J'ai regardé la petite coupure sur ma main. Elle guérissait déjà, mais une trace argentée restait là, comme un croissant de lune gravé dans ma peau. C'était la preuve visible de mon serment. Je sentais la magie s'installer au fond de moi, se mélangeant à mon propre pouvoir. Ça changeait quelque chose en moi, pour de bon.

Il a fixé la marque, les narines frémissantes. « C'est fait, petite guérisseuse. » Ses yeux d'or brillaient de satisfaction, même si sa voix semblait forcée. Est-ce que le serment le perturbait lui aussi ? « Essaie de ne pas mourir trop vite. »

Sur ces mots, il a repris sa forme de loup. La transformation était toujours aussi pénible à voir. Il a levé la tête et a poussé un hurlement qui a fait trembler les arbres. D'autres cris lui ont répondu dans le noir. À travers notre nouveau lien, j'ai senti la présence des autres. La meute. J'étais connectée à eux tous maintenant.

Dans quoi est-ce que je m'étais embarquée ?

J'ai regardé une dernière fois les fleurs du Cœur de Givre et leur douce lueur bleue. Pardon, papa. S'il te plaît, tiens bon encore un peu.

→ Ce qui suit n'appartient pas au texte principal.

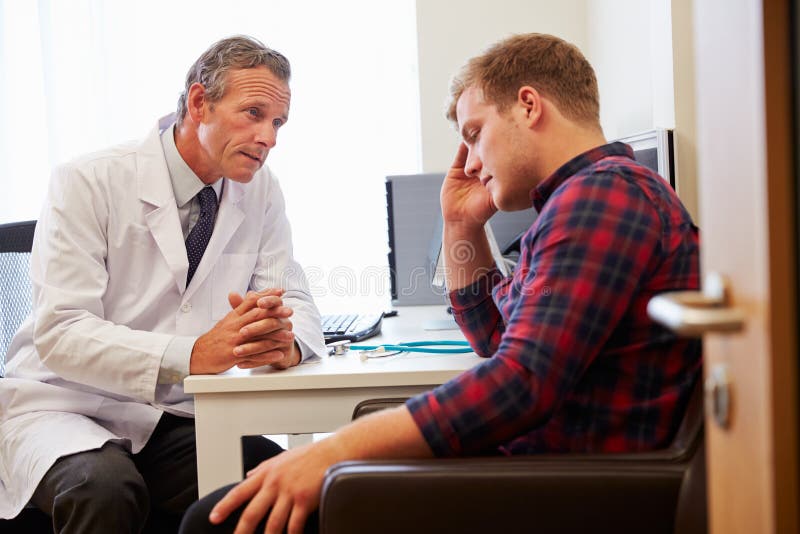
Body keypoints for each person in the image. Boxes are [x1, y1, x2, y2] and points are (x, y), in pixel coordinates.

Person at [179, 32, 701, 534]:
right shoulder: (589, 197)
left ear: (528, 105)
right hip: (547, 470)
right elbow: (494, 338)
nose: (471, 162)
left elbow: (521, 381)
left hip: (563, 487)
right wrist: (461, 224)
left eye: (474, 134)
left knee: (215, 520)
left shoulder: (600, 197)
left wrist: (335, 450)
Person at [0, 35, 327, 532]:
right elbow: (61, 332)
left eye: (278, 122)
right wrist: (193, 354)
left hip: (167, 415)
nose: (270, 137)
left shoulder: (260, 190)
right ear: (200, 103)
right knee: (105, 489)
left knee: (283, 486)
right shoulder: (87, 180)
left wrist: (286, 343)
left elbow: (291, 294)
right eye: (254, 113)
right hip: (61, 405)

Le grognement de l'Alpha — de Dante — m'a fait revenir à la réalité. Il m'attendait au bord de la clairière. Ses yeux intelligents disaient clairement : suis-moi ou meurs. Même sous sa forme de loup, je pouvais le sentir à travers le lien. C'était une présence pleine de violence contenue.

En prenant une profonde inspiration, j'ai quitté les fleurs pour aller vers mon destin.

Cette année allait être très longue.